"I wish the netgods would all settle on jackd and figure out how to solve its power consumption issues, if at all possible."
Although completely untested, I wonder if simply specifying a very large period size for JACK would go some way to addressing this. At least some of the reason for the high resource usage of JACK is that currently most of its users require low latency and so run with very small buffers. Desktop users don't require low latency, so running large buffers wouldn't matter there. Larger buffers mean fewer wakeups and thus lower power consumption.
JACK is certainly not a replacement for anything else at present, but I do wonder whether with some work it could be used as the basic building block for a universal audio system.
The other thing worth reiterating here is that JACK does much more than just provide access to audio hardware. It is also a signal router allowing audio to be routed arbitarily between applications as well as to/from a physical soundcard. This, along with its low latency performance, is what makes it extremely useful to pro audio and music production users.
Posted Sep 20, 2008 7:52 UTC (Sat) by jebba (✭ supporter ✭, #4439)
[Link]
"I do wonder whether with some work it could be used as the basic building block for a universal audio system."
As an example, I use it the base of http://freeeee.org a distro for eee pc.
Thank you
Posted Sep 21, 2008 23:55 UTC (Sun) by mezcalero (subscriber, #45103)
[Link]
Hehe, I like that.

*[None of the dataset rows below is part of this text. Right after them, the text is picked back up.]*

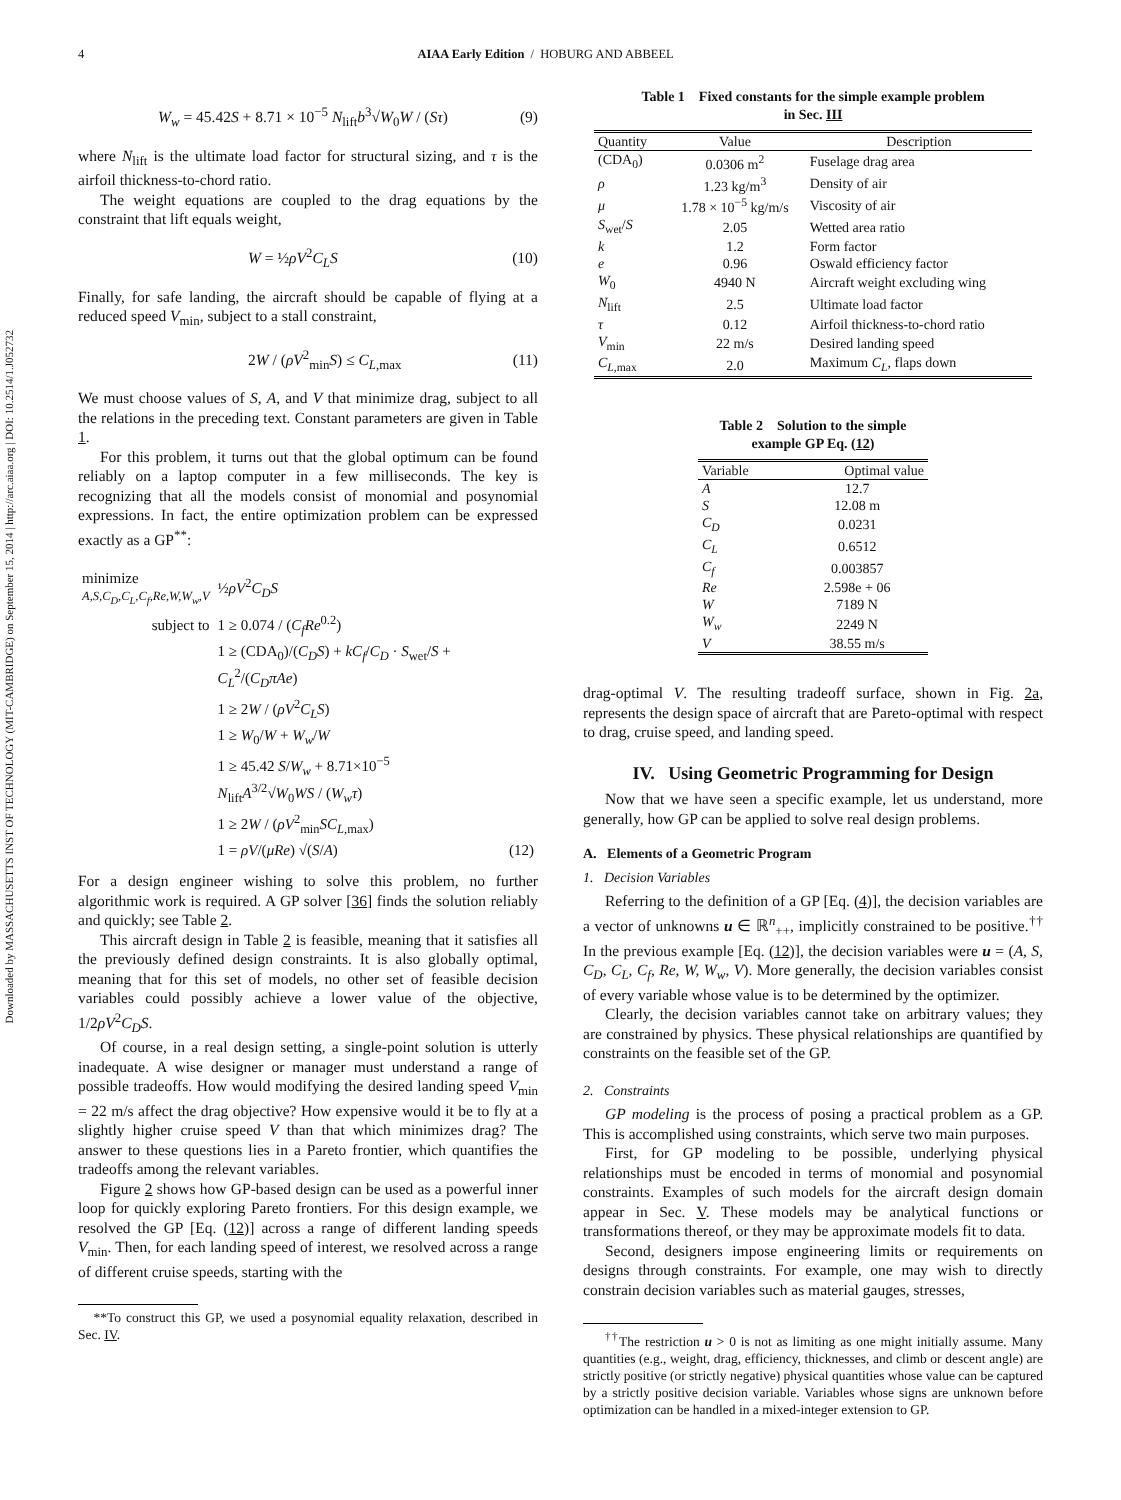Downloaded by MASSACHUSETTS INST OF TECHNOLOGY (MIT-CAMBRIDGE) on September 15, 2014 | http://arc.aiaa.org | DOI: 10.2514/1.J052732
4 AIAA Early Edition / HOBURG AND ABBEEL
W<sub>w</sub> = 45.42S + 8.71 × 10<sup>−5</sup> N<sub>lift</sub>b<sup>3</sup>√W<sub>0</sub>W / (Sτ) (9)
where N<sub>lift</sub> is the ultimate load factor for structural sizing, and τ is the airfoil thickness-to-chord ratio.
The weight equations are coupled to the drag equations by the constraint that lift equals weight,
W = ½ρV<sup>2</sup>C<sub>L</sub>S (10)
Finally, for safe landing, the aircraft should be capable of flying at a reduced speed V<sub>min</sub>, subject to a stall constraint,
2W / (ρV<sup>2</sup><sub>min</sub>S) ≤ C<sub>L,max</sub> (11)
We must choose values of S, A, and V that minimize drag, subject to all the relations in the preceding text. Constant parameters are given in Table 1.
For this problem, it turns out that the global optimum can be found reliably on a laptop computer in a few milliseconds. The key is recognizing that all the models consist of monomial and posynomial expressions. In fact, the entire optimization problem can be expressed exactly as a GP<sup>**</sup>:
| minimize A,S,C<sub>D</sub>,C<sub>L</sub>,C<sub>f</sub>,Re,W,W<sub>w</sub>,V | ½ ρV<sup>2</sup> C<sub>D</sub>S | |
| subject to | 1 ≥ 0.074 / ( C<sub>f</sub>Re<sup>0.2</sup>) | |
| | 1 ≥ (CDA<sub>0</sub>)/( C<sub>D</sub>S ) + kC<sub>f</sub> / C<sub>D</sub> · S<sub>wet</sub>/ S + C<sub>L</sub><sup>2</sup>/( C<sub>D</sub>πAe ) | |
| | 1 ≥ 2 W / ( ρV<sup>2</sup> C<sub>L</sub>S ) | |
| | 1 ≥ W<sub>0</sub>/ W + W<sub>w</sub> / W | |
| | 1 ≥ 45.42 S / W<sub>w</sub> + 8.71×10<sup>−5</sup> N<sub>lift</sub> A<sup>3/2</sup>√ W<sub>0</sub> WS / ( W<sub>w</sub>τ ) | |
| | 1 ≥ 2 W / ( ρV<sup>2</sup><sub>min</sub> SC<sub>L,max</sub>) | |
| | 1 = ρV /( μRe ) √( S / A ) | (12) |
For a design engineer wishing to solve this problem, no further algorithmic work is required. A GP solver [36] finds the solution reliably and quickly; see Table 2.
This aircraft design in Table 2 is feasible, meaning that it satisfies all the previously defined design constraints. It is also globally optimal, meaning that for this set of models, no other set of feasible decision variables could possibly achieve a lower value of the objective, 1/2ρV<sup>2</sup>C<sub>D</sub>S.
Of course, in a real design setting, a single-point solution is utterly inadequate. A wise designer or manager must understand a range of possible tradeoffs. How would modifying the desired landing speed V<sub>min</sub> = 22 m/s affect the drag objective? How expensive would it be to fly at a slightly higher cruise speed V than that which minimizes drag? The answer to these questions lies in a Pareto frontier, which quantifies the tradeoffs among the relevant variables.
Figure 2 shows how GP-based design can be used as a powerful inner loop for quickly exploring Pareto frontiers. For this design example, we resolved the GP [Eq. (12)] across a range of different landing speeds V<sub>min</sub>. Then, for each landing speed of interest, we resolved across a range of different cruise speeds, starting with the
**To construct this GP, we used a posynomial equality relaxation, described in Sec. IV.
Table 1 Fixed constants for the simple example problem
in Sec. III
| Quantity | Value | Description |
| --- | --- | --- |
| (CDA<sub>0</sub>) | 0.0306 m<sup>2</sup> | Fuselage drag area |
| ρ | 1.23 kg/m<sup>3</sup> | Density of air |
| μ | 1.78 × 10<sup>−5</sup> kg/m/s | Viscosity of air |
| S<sub>wet</sub>/ S | 2.05 | Wetted area ratio |
| k | 1.2 | Form factor |
| e | 0.96 | Oswald efficiency factor |
| W<sub>0</sub> | 4940 N | Aircraft weight excluding wing |
| N<sub>lift</sub> | 2.5 | Ultimate load factor |
| τ | 0.12 | Airfoil thickness-to-chord ratio |
| V<sub>min</sub> | 22 m/s | Desired landing speed |
| C<sub>L,max</sub> | 2.0 | Maximum C<sub>L</sub> , flaps down |
Table 2 Solution to the simple
example GP Eq. (12)
| Variable | Optimal value |
| --- | --- |
| A | 12.7 |
| S | 12.08 m |
| C<sub>D</sub> | 0.0231 |
| C<sub>L</sub> | 0.6512 |
| C<sub>f</sub> | 0.003857 |
| Re | 2.598e + 06 |
| W | 7189 N |
| W<sub>w</sub> | 2249 N |
| V | 38.55 m/s |
drag-optimal V. The resulting tradeoff surface, shown in Fig. 2a, represents the design space of aircraft that are Pareto-optimal with respect to drag, cruise speed, and landing speed.
IV. Using Geometric Programming for Design
Now that we have seen a specific example, let us understand, more generally, how GP can be applied to solve real design problems.
A. Elements of a Geometric Program
1. Decision Variables
Referring to the definition of a GP [Eq. (4)], the decision variables are a vector of unknowns u ∈ ℝ<sup>n</sup><sub>++</sub>, implicitly constrained to be positive.<sup>††</sup> In the previous example [Eq. (12)], the decision variables were u = (A, S, C<sub>D</sub>, C<sub>L</sub>, C<sub>f</sub>, Re, W, W<sub>w</sub>, V). More generally, the decision variables consist of every variable whose value is to be determined by the optimizer.
Clearly, the decision variables cannot take on arbitrary values; they are constrained by physics. These physical relationships are quantified by constraints on the feasible set of the GP.
2. Constraints
GP modeling is the process of posing a practical problem as a GP. This is accomplished using constraints, which serve two main purposes.
First, for GP modeling to be possible, underlying physical relationships must be encoded in terms of monomial and posynomial constraints. Examples of such models for the aircraft design domain appear in Sec. V. These models may be analytical functions or transformations thereof, or they may be approximate models fit to data.
Second, designers impose engineering limits or requirements on designs through constraints. For example, one may wish to directly constrain decision variables such as material gauges, stresses,
<sup>††</sup> The restriction u > 0 is not as limiting as one might initially assume. Many quantities (e.g., weight, drag, efficiency, thicknesses, and climb or descent angle) are strictly positive (or strictly negative) physical quantities whose value can be captured by a strictly positive decision variable. Variables whose signs are unknown before optimization can be handled in a mixed-integer extension to GP.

Is that a distro optimized for minimal battery lifetime of your Eeepc? Sounds like a great selling point, makes a lot of sense to me ;-)
Lennart
Thank you
Posted Sep 23, 2008 0:46 UTC (Tue) by jebba (✭ supporter ✭, #4439)
[Link]
"Is that a distro optimized for minimal battery lifetime of your Eeepc?"
There are two FREEEEE modes[1]: full-on media and low power ebook.
With jack, multiple mplayers, freej, firefox, chat, xournal, an offline copy of wikipedia, an image viewer, wifi, camera, etc all running it runs hot, yes. :) But it also runs all that fine without dropouts or crashing. jack performs reliably *now* and is never the weak link. Occasionally I have used pulseaudio as a jack client, which is convenient, but it is no where near as reliable as jack.
jack is clean, "feels" like a nice unix utility (it does its "one thing" extremely well), and has a committed upstream community.
-Jeff
[1]Second mode yet to be completed :)
Thank you
Posted Sep 21, 2008 23:54 UTC (Sun) by mezcalero (subscriber, #45103)
[Link]
It's not just about using 2s large buffers. If you use large buffers like that you also need to allow rewriting of them (which means "rewinding" of all filters in the system and so on). Because if you couldn't rewrite them pressing stop or start in your media playback would actually only result in what you hear 2s later.
Allowing rewrite of audio buffers is what JACK doesn't do. And adding this makes things very complicated. I did it for PA, but I simply see no reason for JACK to do it as well. Also, since JACK allows much more complex routing than PA, the rewriting buffer issue becomes equally more complex. i.e. every part that becomes part of a JACK pipeline would need to be able to "rewind" its state. That means every JACK client application would have to be patched non-trivially.